Luckily for Americans, there’s a baseline enjoyability to all Godzilla movies that transcends these bad faith translations. As the 24th entry in the franchise and the start of its own “Millennium” era, you might suspect hat Godzilla 2000 would find it necessary to change up the basic formula to keep itself fresh. Instead, this is largely the same kaiju action vehicle all Godzilla movies are, just with updated effects. Chronologically a sequel to the 1954 film, Godzilla 2000 finds its titular lizard beast returning to the shores of Tokyo to battle a mysterious UFO that has been terrorizing its people & buildings (mostly the buildings). While different organizations argue over whether Godzilla needs to be subdued or destroyed, the monster busies himself by attacking the mysterious UFO with his kaiju fire-breath, to no avail. For its part, the UFO attempts to absorb Godzilla’s DNA to steal his regeneration powers, making it possible for the alien species to adapt to life on Earth. This culminates in the UFO transforming into the (new to the series) kaiju Orga for a classic big-beast battle among Tokyo’s fragile skyscrapers. The fight is played 100% seriously, but the Humorous Dialogue surrounding it can be try-hard goofy in a way that’s difficult to earn a genuine laugh. There’s enough physical humor & basic absurdity inherent to the original Japanese cut that there’s no need for these additional wisecracks, which include a military general bragging that his missiles will “go through Godzilla like crap through a goose.” Har, har. I’m not entirely opposed to the idea of making a Godzilla film that’s shorter & campier than the series’ dead serious nuclear origins (Godzilla vs. Hedorah is my favorite in the franchise, after all), but the joke-writes on Godzilla 2000 do seem especially hokey, outside maybe the brilliance of the “Get ready to crumble” tagline. Either way, they didn’t cut any of the sweet monster action in the American release, which is a universal pleasure that can never be truly lost in translation.

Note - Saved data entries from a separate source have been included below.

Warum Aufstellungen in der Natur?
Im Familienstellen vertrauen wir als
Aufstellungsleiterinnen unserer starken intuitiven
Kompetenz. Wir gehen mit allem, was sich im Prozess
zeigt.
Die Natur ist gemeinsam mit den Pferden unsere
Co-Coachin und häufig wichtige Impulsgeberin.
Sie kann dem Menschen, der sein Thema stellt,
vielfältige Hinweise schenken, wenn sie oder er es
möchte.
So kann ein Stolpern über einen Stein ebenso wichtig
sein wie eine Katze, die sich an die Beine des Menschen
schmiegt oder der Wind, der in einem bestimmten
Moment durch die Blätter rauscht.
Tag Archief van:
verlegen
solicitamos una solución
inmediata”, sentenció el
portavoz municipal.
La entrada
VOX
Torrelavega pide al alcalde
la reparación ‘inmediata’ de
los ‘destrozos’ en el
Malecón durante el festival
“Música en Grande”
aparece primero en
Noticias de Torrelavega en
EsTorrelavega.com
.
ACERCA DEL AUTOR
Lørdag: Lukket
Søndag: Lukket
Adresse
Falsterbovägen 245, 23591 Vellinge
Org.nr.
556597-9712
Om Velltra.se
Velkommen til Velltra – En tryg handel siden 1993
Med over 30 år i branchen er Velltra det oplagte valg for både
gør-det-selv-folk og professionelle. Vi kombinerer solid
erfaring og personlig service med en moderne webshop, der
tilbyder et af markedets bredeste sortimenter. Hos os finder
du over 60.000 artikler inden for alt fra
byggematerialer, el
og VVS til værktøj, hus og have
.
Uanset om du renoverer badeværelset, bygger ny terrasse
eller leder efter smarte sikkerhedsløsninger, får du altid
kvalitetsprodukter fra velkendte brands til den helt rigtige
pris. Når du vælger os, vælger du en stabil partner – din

As frustrating as it likely was to have its Japanese cut goofed-up for its domestic release, I’m sure it was still a massive joy to have a Godzilla picture back in American theaters in the year 2000. The few previous Toho-produced Godzilla films were straight to video affairs (I’m guessing the 1998 Roland Emmerich Godzilla picture gave the series enough of a popularity-boost to transcend that) and kaiju movies are obviously meant to be seen as big and loud as possible. That’s largely because special effects are their main draw, whether or not films like Godzilla ’54 and Shin Godzilla back them up with Big Ideas. Special effects-wise, Millennium offers an exciting mix of the old and the new. Godzilla & Orga are still actors in rubber suits stomping around hand-built miniatures. That original-flavor special effects recipe is spiced up with a more current influence, though, particularly the matte painting & set piece spectacle of the early Spielberg era and the shoddy CGI of post-Spielberg disaster pictures. Godzilla 2000 arrived long after the 90s disaster epics wave of titles like Twister & Independence Day (not to mention Godzilla ’98’s own participation in that aesthetic), so it shouldn’t be so jarring to see Toho’s tried & true brand of Kaiju action mixed with that influence. Still, the visual references (to Twister & Independence Day particularly) are too specific and too plentiful not to stand out in this context. I’m sure that the Japanese cut of Godzilla 2000 is the superior piece of writing (and I probably should have watched it before filing this review) but even the goofed-up American version of the film retains enough visual spectacle, both in classic kaiju action & in its 90s disaster epic aesthetic, to be well worth a look. That was likely especially true for those who caught it on the big screen in its initial theatrical run. It would have been vastly preferable for Millennium to be afforded the Shin Godzilla treatment of a faithful American translation, but this is still a badass monster movie where Godzilla lays an extensive beatdown on a sky scraper-sized UFO beast. It would be near-impossible to ruin that.